Also Chocolate Doesn’t Escape The Problems Of Port Congestion

Deliveries of cocoa beans to Ivory Coast’s two main ports have slowed in recent weeks as an energy crisis hit industries in the world’s top cocoa-growing nation, exporters, and cocoa cooperative officials said on Thursday.

A lack of shipping containers due to the pandemic has also contributed to the slowdown, forcing Ivory Coast’s cocoa regulator, the Cocoa and Coffee Council (CCC), to limit the issuance of documents that clear bean deliveries at ports for shipment.

This has caused a stockpile of more than 80,000 tonnes of beans in farm warehouses and stores, waiting to be shipped to ports, the officials said, requesting anonymity because they are not authorised to speak.

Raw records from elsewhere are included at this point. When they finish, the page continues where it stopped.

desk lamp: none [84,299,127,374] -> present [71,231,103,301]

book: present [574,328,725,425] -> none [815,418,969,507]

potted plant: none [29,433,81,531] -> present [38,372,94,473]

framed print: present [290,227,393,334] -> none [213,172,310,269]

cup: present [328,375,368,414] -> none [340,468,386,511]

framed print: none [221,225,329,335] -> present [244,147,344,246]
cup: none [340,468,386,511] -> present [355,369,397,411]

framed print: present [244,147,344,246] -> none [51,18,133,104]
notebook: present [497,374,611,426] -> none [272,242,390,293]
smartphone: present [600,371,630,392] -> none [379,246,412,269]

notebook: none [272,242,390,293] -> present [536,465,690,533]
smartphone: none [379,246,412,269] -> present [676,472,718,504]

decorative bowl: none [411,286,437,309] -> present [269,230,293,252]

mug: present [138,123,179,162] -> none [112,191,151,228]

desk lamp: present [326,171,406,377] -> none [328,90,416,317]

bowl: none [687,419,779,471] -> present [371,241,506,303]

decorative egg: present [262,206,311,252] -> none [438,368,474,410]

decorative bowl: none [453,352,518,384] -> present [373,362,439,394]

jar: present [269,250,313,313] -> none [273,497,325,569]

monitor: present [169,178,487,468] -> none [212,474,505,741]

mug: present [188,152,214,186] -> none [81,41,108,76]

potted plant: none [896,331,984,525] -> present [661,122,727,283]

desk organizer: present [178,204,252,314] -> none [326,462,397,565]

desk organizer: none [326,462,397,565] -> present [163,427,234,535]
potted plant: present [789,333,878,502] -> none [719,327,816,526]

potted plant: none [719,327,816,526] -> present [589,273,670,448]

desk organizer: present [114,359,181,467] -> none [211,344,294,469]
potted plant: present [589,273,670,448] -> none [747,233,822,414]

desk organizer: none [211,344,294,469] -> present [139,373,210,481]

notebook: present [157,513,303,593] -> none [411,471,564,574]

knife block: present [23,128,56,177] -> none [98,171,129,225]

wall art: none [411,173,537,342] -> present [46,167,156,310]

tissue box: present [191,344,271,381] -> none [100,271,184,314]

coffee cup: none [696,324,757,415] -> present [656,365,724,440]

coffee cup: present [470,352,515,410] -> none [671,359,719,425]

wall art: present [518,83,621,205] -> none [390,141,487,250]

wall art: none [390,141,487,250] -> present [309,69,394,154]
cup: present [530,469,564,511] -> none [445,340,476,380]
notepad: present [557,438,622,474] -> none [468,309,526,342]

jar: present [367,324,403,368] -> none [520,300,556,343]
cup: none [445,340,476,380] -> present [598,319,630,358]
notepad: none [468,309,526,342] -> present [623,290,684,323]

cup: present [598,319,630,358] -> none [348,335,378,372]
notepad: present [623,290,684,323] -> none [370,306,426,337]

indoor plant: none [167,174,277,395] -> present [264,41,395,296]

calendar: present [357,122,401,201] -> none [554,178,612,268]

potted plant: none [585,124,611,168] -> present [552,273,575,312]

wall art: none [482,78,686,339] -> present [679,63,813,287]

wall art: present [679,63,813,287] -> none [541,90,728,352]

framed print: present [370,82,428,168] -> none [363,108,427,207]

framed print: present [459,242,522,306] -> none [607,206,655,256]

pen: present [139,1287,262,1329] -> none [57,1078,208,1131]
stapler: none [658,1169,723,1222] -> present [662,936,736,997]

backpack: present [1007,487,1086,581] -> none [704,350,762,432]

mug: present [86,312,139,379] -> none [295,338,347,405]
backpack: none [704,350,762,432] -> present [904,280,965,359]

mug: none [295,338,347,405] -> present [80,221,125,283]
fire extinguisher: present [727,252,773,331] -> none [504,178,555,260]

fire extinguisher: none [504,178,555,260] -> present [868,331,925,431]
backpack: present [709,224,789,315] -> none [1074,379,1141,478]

“We have not been able to deliver cocoa at the port because we cannot get the bill of lading. When you make the request, the CCC system rejects the request after a few days,” a director of a Soubre-based cocoa cooperative in the heart of the country’s cocoa belt, told Reuters.
The director said the cooperative has been sitting on a stock of 700 tonnes of cocoa for the past 45 days.

Cocoa arrivals at the country’s two ports slowed to around 14,000 tonnes this week from around 26,000 tonnes in late June.

The CCC declined to comment.

Two senior sources at the CCC told Reuters that the regulator had asked exporters to only collect beans at ports which they are ready to ship because of the lack of storage.

“The CCC has asked us to only accept bills of lading that we can unload to avoid queues outside our factories,” a commercial director of an Abidjan-based European cocoa export company said.

The CCC sources and exporters said the regulator had issued the directive as the rationing of electricity led to a drop in cocoa grinding and processing capacity, creating the stockpile.

Cocoa grinding dropped 22% in June, while the export of beans and semi-finished cocoa products were down 23% year-on-year because of container shortages at the Abidjan and San Pedro ports. Meanwhile freight costs have doubled, exporters said.

Another director of an export company said they had missed ten ships over the past two months because of the lack of containers. An Abidjan-based shipper told Reuters the tight container situation is expected to ease around February 2022.

“We can’t really export the cocoa we have because there are no containers. The freight has more than doubled but despite this, there is no container so we are accumulating stock here and are forced to slow down our activities,” said a third director of an international export company in Abidjan.